For many companies, the use of Big Data platforms, Applications and Analytics has shifted from the periphery to an increasingly mission-critical role in business operations. Clustered data storage systems for hosting the vast amounts of data are often seen as offering high data availability right out of the box. In reality, uninformed use of these systems can often lead to data unavailability, defeating the very goal of high availability advertised by such systems.
In recent years, big data systems have proliferated as a result of the plummeting cost of storage - particularly cloud storage, coupled with a greater availability of computing resources. Recognizing the potential to harness insights and enable critical decision-making from their data, businesses across many industries are investing in big data systems and technologies. Consequently, the rise of big data and in particular unstructured big data, has added many levels of complexity to the essential activities that comprise data management.
Perception versus Reality
While businesses and data managers might perceive their data to be secure and highly available due to replication in the storage cluster, data on such “high availability” systems is still susceptible to accidental failure, loss or corruption.

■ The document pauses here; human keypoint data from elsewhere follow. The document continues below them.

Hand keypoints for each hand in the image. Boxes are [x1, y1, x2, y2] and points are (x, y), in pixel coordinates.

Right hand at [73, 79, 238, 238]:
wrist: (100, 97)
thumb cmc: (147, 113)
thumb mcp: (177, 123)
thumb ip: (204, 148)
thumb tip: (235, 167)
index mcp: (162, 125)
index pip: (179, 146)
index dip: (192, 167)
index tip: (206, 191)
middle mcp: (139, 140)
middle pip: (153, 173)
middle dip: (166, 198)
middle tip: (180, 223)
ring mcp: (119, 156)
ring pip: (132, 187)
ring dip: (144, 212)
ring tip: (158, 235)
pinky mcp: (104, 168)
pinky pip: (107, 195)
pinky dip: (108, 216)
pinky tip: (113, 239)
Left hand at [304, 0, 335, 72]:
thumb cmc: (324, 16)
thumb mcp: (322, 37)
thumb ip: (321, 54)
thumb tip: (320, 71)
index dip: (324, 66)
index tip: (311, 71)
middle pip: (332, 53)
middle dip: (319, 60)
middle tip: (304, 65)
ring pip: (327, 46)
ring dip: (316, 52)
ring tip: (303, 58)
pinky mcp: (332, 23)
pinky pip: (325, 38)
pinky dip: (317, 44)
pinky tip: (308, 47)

As big data is ever increasingly put to operational use, there is a greater potential for inadvertent data loss through system failures or human error. Human errors can especially be damaging, as mistakes can rapidly propagate throughout a system before they are noticed. Multiple replicas of the same dataset can help alleviate some problems but also give rise to new sets of issues. Production applications accessing the system can slow down and storage costs will rise significantly as multiple replicas may require investing in and managing petabytes of storage capacity.
One widely held belief, in regards to new-age big data systems, is that the aggressive, built-in replication serves to protect data from any potential losses. With this approach for critical data protection, any change made to data - whether good or bad - is instantaneously replicated across the cluster. This can result in an error or corruption in the data instantaneously being replicated throughout the cluster - leaving no good copy left to work with. Therefore it is critically important to have point-in-time backups from which a recovery can be made. New-age capabilities, like Snapshot technology, allow for instantaneous point-in-time pictures of an entire data set. This removes the necessity of a coordinated backup operation during a period of low activity and allows for backup processes to occur while a system is up and operational.
Another instance of data being less available than expected occurs when developers access data containing sensitive personal information. Developers rarely get immediate access for security reasons. They are forced to wait while data is masked or encrypted, and only then is the data released to them. This inefficiency means the data is by definition no longer "highly available".
Ad Hoc Solutions Fall Short
Given the high cost of data loss, many organizations facing these challenges have developed in-house solutions. Engineers are typically tasked with creating, maintaining and editing custom scripts that ensure that data is secure and available. While developers might want data available to them at all times, company security policies, as previously mentioned, can dictate lengthy processes for protecting the sensitive information. To ensure that data is properly archived and stored, some large businesses are simply footing a large bill for the enormous storage space required for multiple replications of data.
These ad hoc solutions can work, but are far from perfect, and more importantly, out of reach for businesses without the budget or engineering talent. Storing petabytes is not only an enormous cost, but can also negatively impact production or network working conditions. Dedicating engineering talent to just write scripts that maintain data quality is a waste of human capital and a significant drain on resources for small or medium businesses.
In a structured data environment, data lifecycle management activities and their challenges are well understood. In contrast, unstructured data environments are still being studied and tested. Often organizations lack the specialized talent required to deal with these problems in the most efficient manner. One reason for this is that unstructured big data use cases are still emerging, so approaches and solutions to solving issues are still being developed. Another highly related reason is that experienced engineers are typically focused on either applications or infrastructure, and finding someone with a good understanding of both areas is rare.
Innovative companies have recognized the necessary convergence of Applications and Infrastructure, and are building products that are "Application-aware". Furthermore, big data management-as-a-service is a specialized and evolving segment of Software-as-a-Service. Just as businesses have outsourced networking and storage to Cloud Service Providers, they have begun to utilize dedicated service providers to manage their stores of big data. Utilizing big data management-as-a-service enables:
- Better Disaster Recovery procedures and policies
- More efficient Data Archival
- Easier Test/Dev data management
- Streamlined and more extensive Data Masking/Encryption
- Improved Data Migration processes
The benefits of deploying enterprise-grade Data Lifecycle Management solutions are many, with the primary effect being that businesses can focus on their core value drivers and operations while ensuring high availability.